- Material shown
..............................

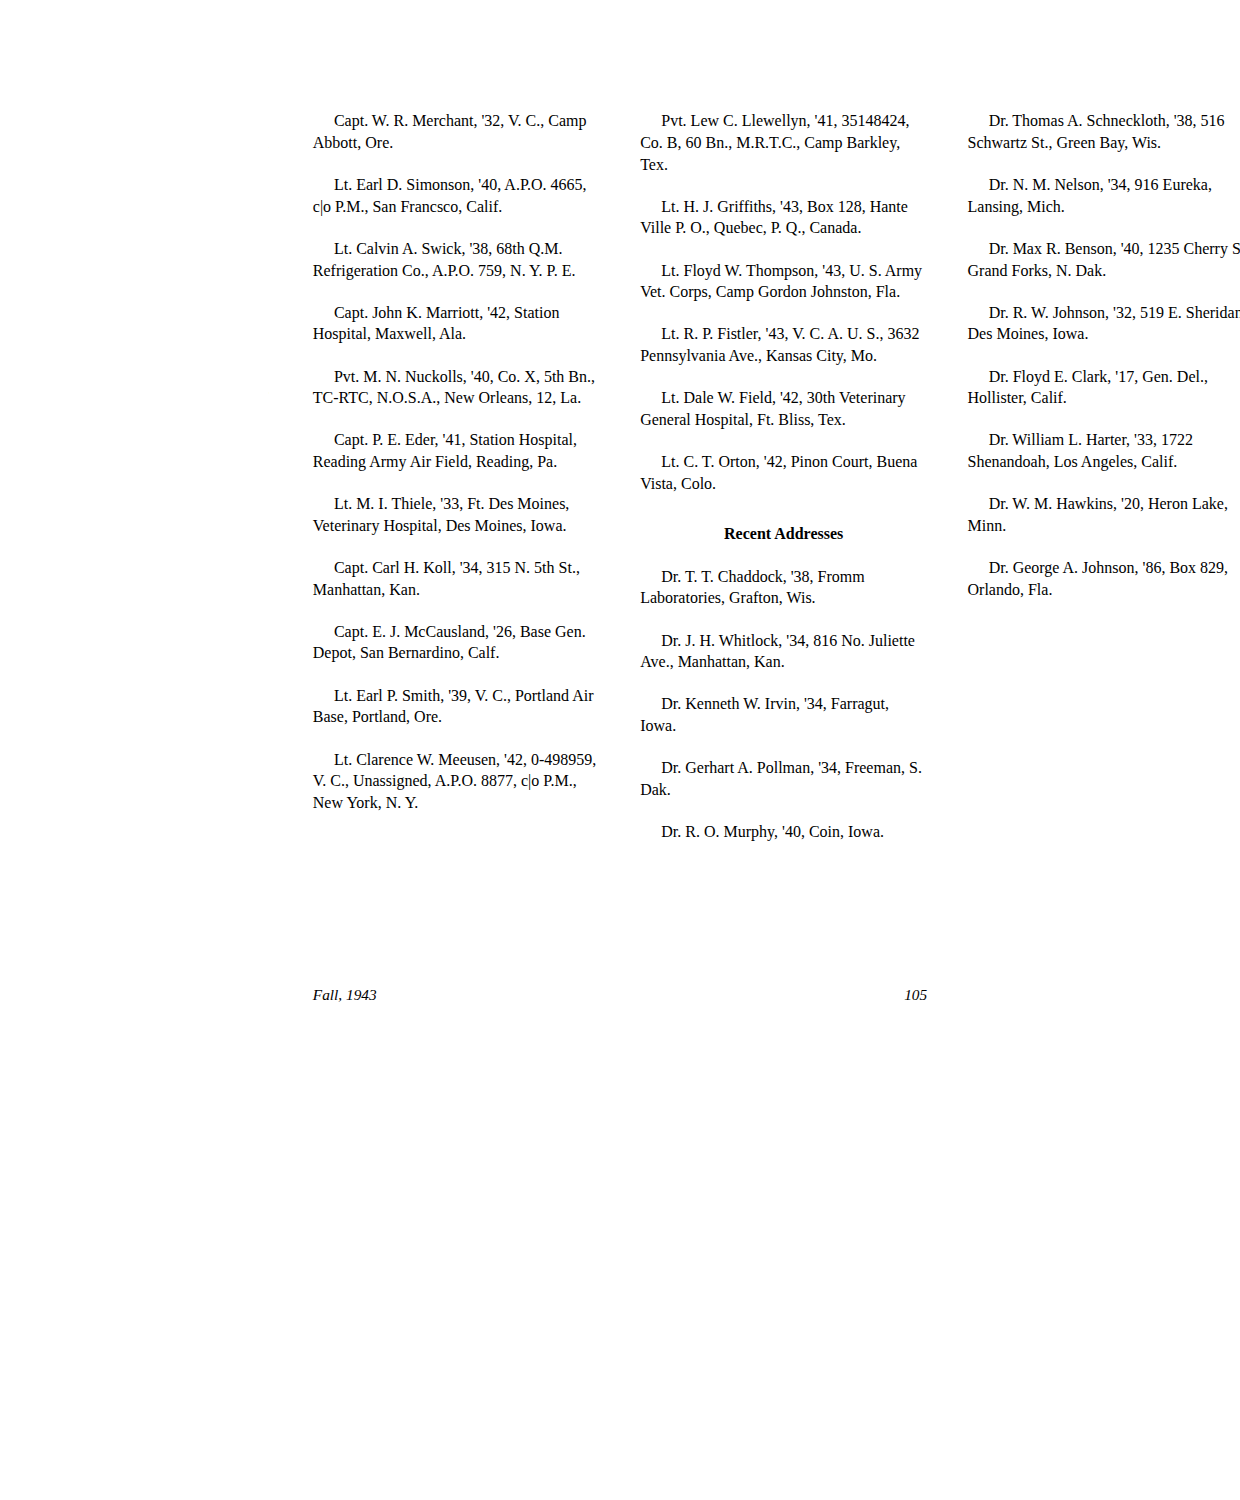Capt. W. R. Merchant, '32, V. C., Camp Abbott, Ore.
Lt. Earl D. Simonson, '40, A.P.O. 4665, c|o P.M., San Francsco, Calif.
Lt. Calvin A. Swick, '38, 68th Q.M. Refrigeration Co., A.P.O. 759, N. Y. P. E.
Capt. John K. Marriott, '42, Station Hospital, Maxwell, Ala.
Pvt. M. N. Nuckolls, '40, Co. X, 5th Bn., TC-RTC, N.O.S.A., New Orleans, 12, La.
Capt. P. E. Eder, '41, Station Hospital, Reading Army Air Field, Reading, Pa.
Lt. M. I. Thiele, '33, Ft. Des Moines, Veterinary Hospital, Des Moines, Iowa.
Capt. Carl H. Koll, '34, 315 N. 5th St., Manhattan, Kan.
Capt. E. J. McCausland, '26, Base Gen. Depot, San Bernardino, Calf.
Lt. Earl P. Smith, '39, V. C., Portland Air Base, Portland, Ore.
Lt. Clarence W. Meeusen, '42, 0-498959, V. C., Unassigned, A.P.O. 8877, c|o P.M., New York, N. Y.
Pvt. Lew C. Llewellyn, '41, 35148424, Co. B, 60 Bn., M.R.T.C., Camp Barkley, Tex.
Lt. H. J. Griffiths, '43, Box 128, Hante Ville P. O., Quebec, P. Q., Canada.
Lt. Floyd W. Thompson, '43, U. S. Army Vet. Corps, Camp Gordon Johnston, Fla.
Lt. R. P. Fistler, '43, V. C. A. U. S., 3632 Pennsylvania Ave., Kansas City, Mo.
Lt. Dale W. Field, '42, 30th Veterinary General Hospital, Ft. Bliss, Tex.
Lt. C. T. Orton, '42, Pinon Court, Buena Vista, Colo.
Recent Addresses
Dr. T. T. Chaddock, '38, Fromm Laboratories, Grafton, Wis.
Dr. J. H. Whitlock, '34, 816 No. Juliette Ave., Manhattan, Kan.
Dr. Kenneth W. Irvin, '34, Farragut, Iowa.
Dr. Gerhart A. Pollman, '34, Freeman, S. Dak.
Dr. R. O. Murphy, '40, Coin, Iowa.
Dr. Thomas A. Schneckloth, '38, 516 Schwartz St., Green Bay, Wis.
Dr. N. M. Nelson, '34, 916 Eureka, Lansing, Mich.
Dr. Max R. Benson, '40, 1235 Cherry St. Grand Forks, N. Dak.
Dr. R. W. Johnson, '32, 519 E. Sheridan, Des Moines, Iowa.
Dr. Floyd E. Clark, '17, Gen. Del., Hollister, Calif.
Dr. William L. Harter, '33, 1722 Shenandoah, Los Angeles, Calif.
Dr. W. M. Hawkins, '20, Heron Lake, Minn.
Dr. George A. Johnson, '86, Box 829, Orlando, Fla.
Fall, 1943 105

..............................

- Task statement
Please produce an exact copy of the listing, omitting the pictures.

- Solution for this task
Capt. W. R. Merchant, '32, V. C., Camp Abbott, Ore.
Lt. Earl D. Simonson, '40, A.P.O. 4665, c|o P.M., San Francsco, Calif.
Lt. Calvin A. Swick, '38, 68th Q.M. Refrigeration Co., A.P.O. 759, N. Y. P. E.
Capt. John K. Marriott, '42, Station Hospital, Maxwell, Ala.
Pvt. M. N. Nuckolls, '40, Co. X, 5th Bn., TC-RTC, N.O.S.A., New Orleans, 12, La.
Capt. P. E. Eder, '41, Station Hospital, Reading Army Air Field, Reading, Pa.
Lt. M. I. Thiele, '33, Ft. Des Moines, Veterinary Hospital, Des Moines, Iowa.
Capt. Carl H. Koll, '34, 315 N. 5th St., Manhattan, Kan.
Capt. E. J. McCausland, '26, Base Gen. Depot, San Bernardino, Calf.
Lt. Earl P. Smith, '39, V. C., Portland Air Base, Portland, Ore.
Lt. Clarence W. Meeusen, '42, 0-498959, V. C., Unassigned, A.P.O. 8877, c|o P.M., New York, N. Y.
Pvt. Lew C. Llewellyn, '41, 35148424, Co. B, 60 Bn., M.R.T.C., Camp Barkley, Tex.
Lt. H. J. Griffiths, '43, Box 128, Hante Ville P. O., Quebec, P. Q., Canada.
Lt. Floyd W. Thompson, '43, U. S. Army Vet. Corps, Camp Gordon Johnston, Fla.
Lt. R. P. Fistler, '43, V. C. A. U. S., 3632 Pennsylvania Ave., Kansas City, Mo.
Lt. Dale W. Field, '42, 30th Veterinary General Hospital, Ft. Bliss, Tex.
Lt. C. T. Orton, '42, Pinon Court, Buena Vista, Colo.
Recent Addresses
Dr. T. T. Chaddock, '38, Fromm Laboratories, Grafton, Wis.
Dr. J. H. Whitlock, '34, 816 No. Juliette Ave., Manhattan, Kan.
Dr. Kenneth W. Irvin, '34, Farragut, Iowa.
Dr. Gerhart A. Pollman, '34, Freeman, S. Dak.
Dr. R. O. Murphy, '40, Coin, Iowa.
Dr. Thomas A. Schneckloth, '38, 516 Schwartz St., Green Bay, Wis.
Dr. N. M. Nelson, '34, 916 Eureka, Lansing, Mich.
Dr. Max R. Benson, '40, 1235 Cherry St. Grand Forks, N. Dak.
Dr. R. W. Johnson, '32, 519 E. Sheridan, Des Moines, Iowa.
Dr. Floyd E. Clark, '17, Gen. Del., Hollister, Calif.
Dr. William L. Harter, '33, 1722 Shenandoah, Los Angeles, Calif.
Dr. W. M. Hawkins, '20, Heron Lake, Minn.
Dr. George A. Johnson, '86, Box 829, Orlando, Fla.
Fall, 1943 105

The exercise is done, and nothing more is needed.